Dataset entries:

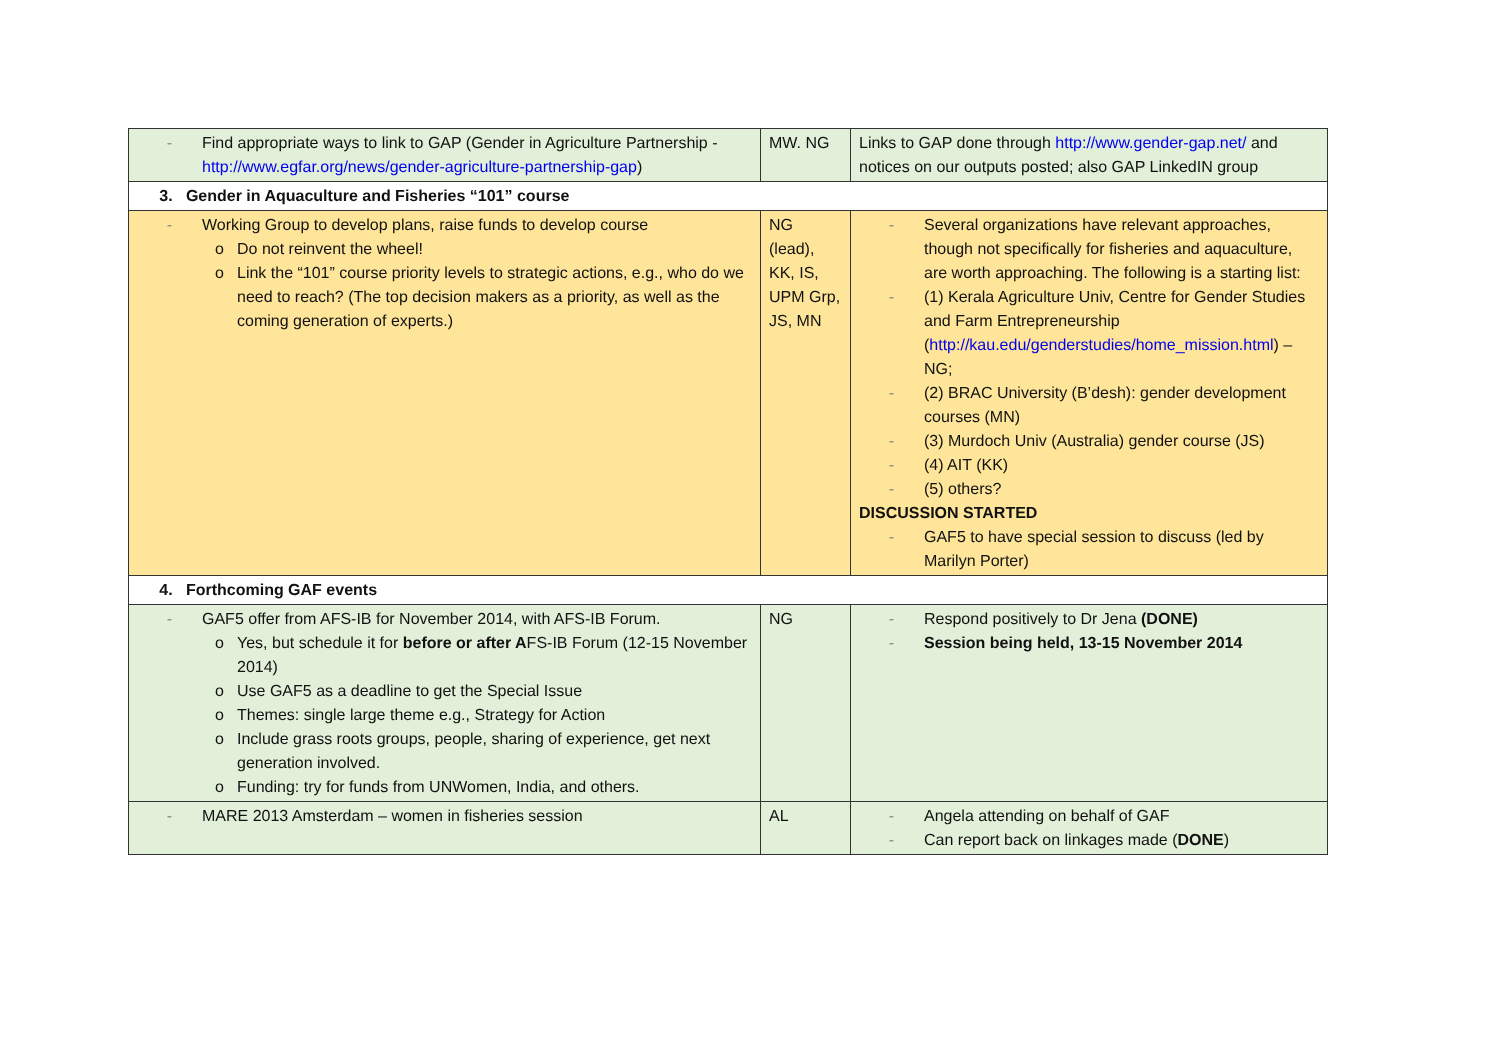| - Find appropriate ways to link to GAP (Gender in Agriculture Partnership - http://www.egfar.org/news/gender-agriculture-partnership-gap ) | MW. NG | Links to GAP done through http://www.gender-gap.net/ and notices on our outputs posted; also GAP LinkedIN group |
| 3. Gender in Aquaculture and Fisheries “101” course | | |
| - Working Group to develop plans, raise funds to develop course o Do not reinvent the wheel! o Link the “101” course priority levels to strategic actions, e.g., who do we need to reach? (The top decision makers as a priority, as well as the coming generation of experts.) | NG (lead), KK, IS, UPM Grp, JS, MN | - Several organizations have relevant approaches, though not specifically for fisheries and aquaculture, are worth approaching. The following is a starting list: - (1) Kerala Agriculture Univ, Centre for Gender Studies and Farm Entrepreneurship ( http://kau.edu/genderstudies/home_mission.html ) – NG; - (2) BRAC University (B’desh): gender development courses (MN) - (3) Murdoch Univ (Australia) gender course (JS) - (4) AIT (KK) - (5) others? DISCUSSION STARTED - GAF5 to have special session to discuss (led by Marilyn Porter) |
| 4. Forthcoming GAF events | | |
| - GAF5 offer from AFS-IB for November 2014, with AFS-IB Forum. o Yes, but schedule it for before or after A FS-IB Forum (12-15 November 2014) o Use GAF5 as a deadline to get the Special Issue o Themes: single large theme e.g., Strategy for Action o Include grass roots groups, people, sharing of experience, get next generation involved. o Funding: try for funds from UNWomen, India, and others. | NG | - Respond positively to Dr Jena (DONE) - Session being held, 13-15 November 2014 |
| - MARE 2013 Amsterdam – women in fisheries session | AL | - Angela attending on behalf of GAF - Can report back on linkages made ( DONE ) |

Work to complete: What is the number of lines in the listing that hold "funds"? Give that number and nothing more.

Result: 2